Problem details>
Update the rows below by swapping each "blog" for "journal" and keeping every other word unchanged. Leave the pictures out of your answer.

[Data to use]

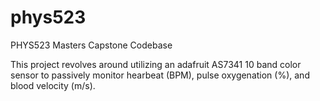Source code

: # phys523
PHYS523 Masters Capstone Codebase

This project revolves around utilizing an adafruit AS7341 10 band color sensor to passively monitor hearbeat (BPM), pulse oxygenation (%), and blood velocity (m/s).
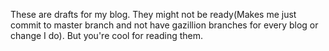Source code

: These are drafts for my blog. They might not be ready(Makes me just commit to master branch and not have gazillion branches for every blog or change I do). But you're cool for reading them.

[/Data to use]

Written solution>
Source code

: # phys523
PHYS523 Masters Capstone Codebase

This project revolves around utilizing an adafruit AS7341 10 band color sensor to passively monitor hearbeat (BPM), pulse oxygenation (%), and blood velocity (m/s).
Source code

: These are drafts for my journal. They might not be ready(Makes me just commit to master branch and not have gazillion branches for every journal or change I do). But you're cool for reading them.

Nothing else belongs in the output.